Copy each line below that has "Aset".
****************************************
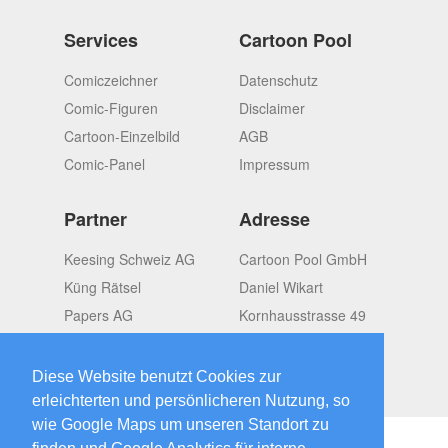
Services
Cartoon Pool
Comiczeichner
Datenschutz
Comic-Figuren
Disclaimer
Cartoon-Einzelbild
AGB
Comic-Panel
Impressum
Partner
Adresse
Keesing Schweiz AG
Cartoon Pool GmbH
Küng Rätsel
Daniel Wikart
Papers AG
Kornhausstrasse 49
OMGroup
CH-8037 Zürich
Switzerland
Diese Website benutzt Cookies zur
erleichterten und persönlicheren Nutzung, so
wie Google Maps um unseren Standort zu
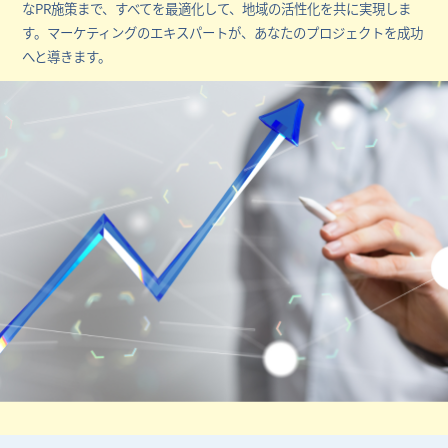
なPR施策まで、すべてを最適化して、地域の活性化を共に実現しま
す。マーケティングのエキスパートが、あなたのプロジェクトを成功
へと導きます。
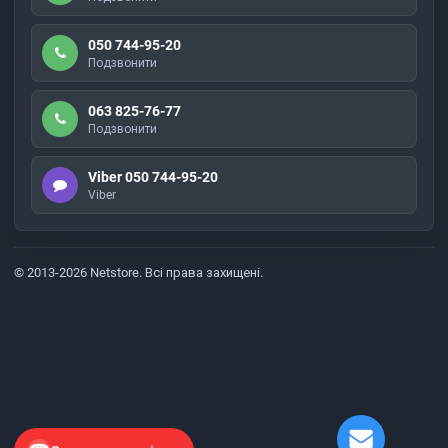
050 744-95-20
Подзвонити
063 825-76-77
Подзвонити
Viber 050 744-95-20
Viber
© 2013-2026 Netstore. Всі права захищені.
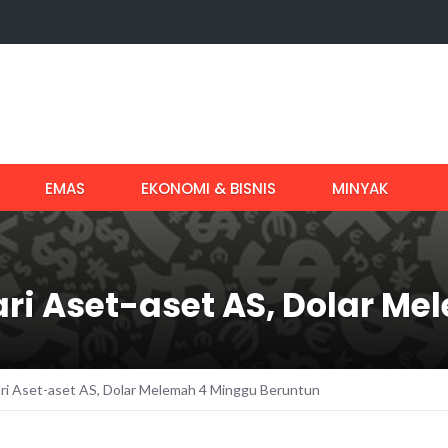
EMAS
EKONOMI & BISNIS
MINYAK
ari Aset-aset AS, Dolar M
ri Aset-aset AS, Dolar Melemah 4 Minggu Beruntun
****************************************
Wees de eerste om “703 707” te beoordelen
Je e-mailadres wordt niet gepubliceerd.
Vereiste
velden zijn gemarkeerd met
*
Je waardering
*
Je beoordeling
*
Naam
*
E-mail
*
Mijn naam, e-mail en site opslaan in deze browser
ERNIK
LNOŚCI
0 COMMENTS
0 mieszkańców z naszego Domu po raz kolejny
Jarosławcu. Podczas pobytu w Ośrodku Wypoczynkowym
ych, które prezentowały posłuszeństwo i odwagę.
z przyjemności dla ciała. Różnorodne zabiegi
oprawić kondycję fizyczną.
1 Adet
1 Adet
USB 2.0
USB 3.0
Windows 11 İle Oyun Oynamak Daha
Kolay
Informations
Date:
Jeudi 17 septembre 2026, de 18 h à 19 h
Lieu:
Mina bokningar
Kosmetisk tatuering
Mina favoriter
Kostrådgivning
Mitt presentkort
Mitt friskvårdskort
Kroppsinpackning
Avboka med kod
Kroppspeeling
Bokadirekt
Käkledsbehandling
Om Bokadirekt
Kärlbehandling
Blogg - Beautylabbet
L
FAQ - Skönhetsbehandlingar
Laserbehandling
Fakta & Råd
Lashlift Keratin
****************************************
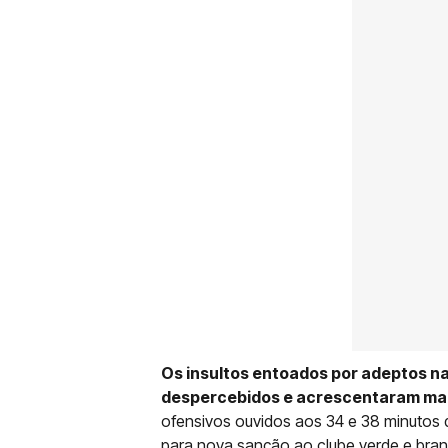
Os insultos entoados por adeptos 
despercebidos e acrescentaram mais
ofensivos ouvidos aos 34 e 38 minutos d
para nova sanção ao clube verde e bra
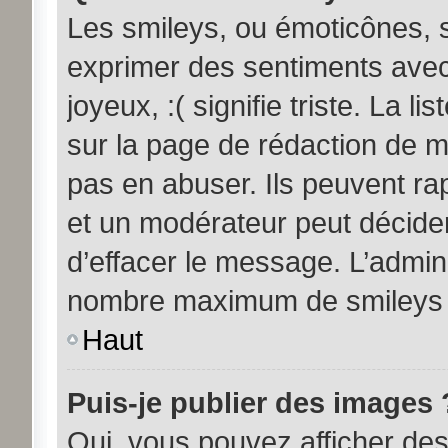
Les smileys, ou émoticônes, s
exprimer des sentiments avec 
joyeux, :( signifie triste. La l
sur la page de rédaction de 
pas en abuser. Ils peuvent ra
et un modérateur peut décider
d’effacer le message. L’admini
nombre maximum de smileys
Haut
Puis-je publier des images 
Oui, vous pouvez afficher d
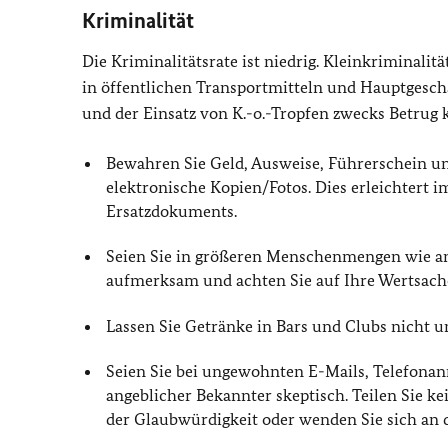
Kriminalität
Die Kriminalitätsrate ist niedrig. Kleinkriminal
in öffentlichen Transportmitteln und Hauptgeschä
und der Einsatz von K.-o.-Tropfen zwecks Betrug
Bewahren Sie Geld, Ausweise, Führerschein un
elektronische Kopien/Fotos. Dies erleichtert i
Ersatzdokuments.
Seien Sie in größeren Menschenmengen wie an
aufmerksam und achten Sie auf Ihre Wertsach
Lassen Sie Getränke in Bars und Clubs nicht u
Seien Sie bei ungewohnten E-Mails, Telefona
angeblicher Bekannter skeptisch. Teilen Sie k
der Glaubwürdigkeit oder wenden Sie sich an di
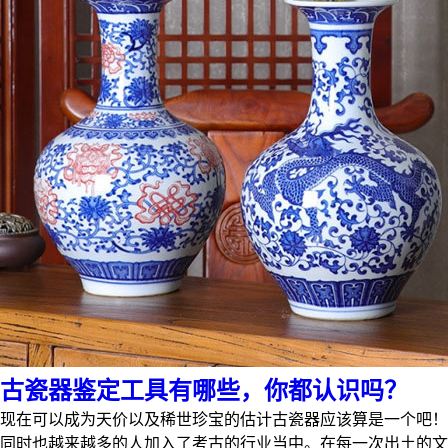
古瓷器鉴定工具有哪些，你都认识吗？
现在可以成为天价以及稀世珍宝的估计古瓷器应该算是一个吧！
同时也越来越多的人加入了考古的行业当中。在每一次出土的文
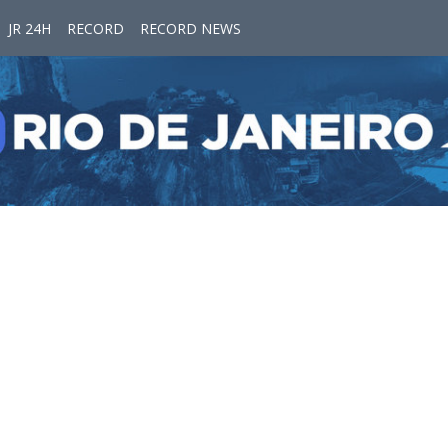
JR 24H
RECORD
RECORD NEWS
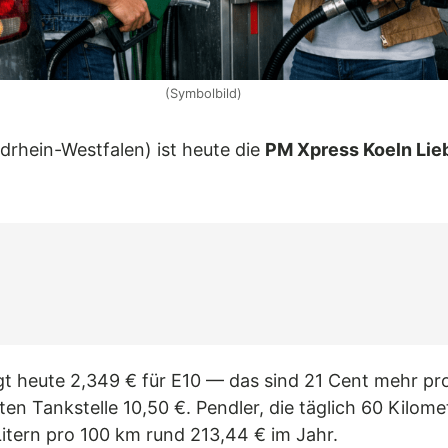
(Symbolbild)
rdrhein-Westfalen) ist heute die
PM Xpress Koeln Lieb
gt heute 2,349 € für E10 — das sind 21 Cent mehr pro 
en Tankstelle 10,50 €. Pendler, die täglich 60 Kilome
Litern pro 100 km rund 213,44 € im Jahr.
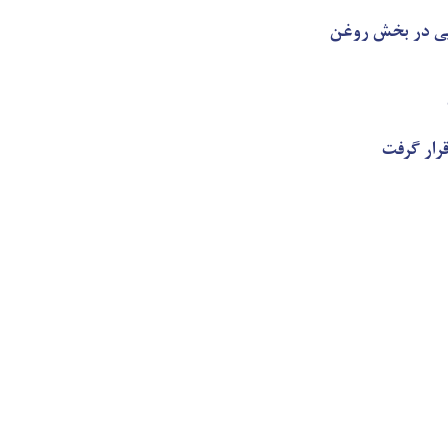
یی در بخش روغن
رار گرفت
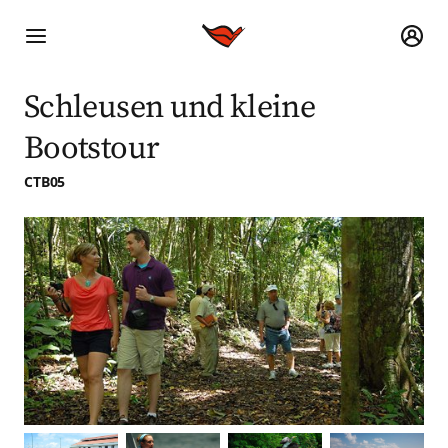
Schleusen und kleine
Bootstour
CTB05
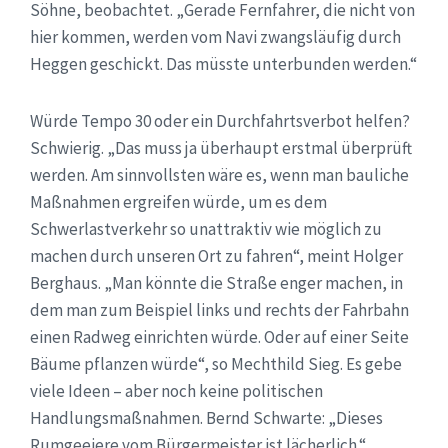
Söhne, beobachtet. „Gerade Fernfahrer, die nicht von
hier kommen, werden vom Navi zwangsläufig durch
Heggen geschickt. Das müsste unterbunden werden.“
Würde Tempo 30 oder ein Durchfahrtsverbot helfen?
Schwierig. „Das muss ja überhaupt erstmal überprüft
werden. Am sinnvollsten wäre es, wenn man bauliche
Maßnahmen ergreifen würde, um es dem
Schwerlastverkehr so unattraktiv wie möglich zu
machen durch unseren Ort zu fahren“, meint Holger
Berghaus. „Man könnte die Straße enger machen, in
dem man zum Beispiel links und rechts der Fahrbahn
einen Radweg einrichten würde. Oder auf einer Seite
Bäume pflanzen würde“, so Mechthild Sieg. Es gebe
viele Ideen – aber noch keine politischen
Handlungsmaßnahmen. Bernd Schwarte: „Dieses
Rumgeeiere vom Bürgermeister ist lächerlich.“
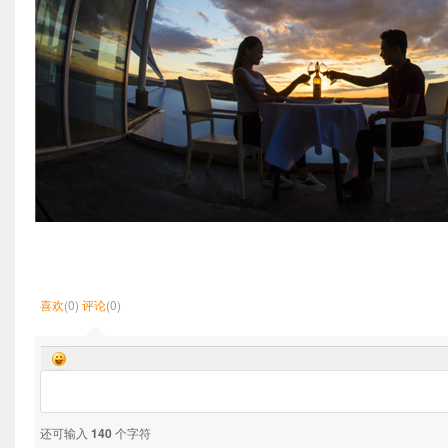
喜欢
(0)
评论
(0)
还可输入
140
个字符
****************************************
Reply to the task
ari Aset-aset AS, Dolar M
ri Aset-aset AS, Dolar Melemah 4 Minggu Beruntun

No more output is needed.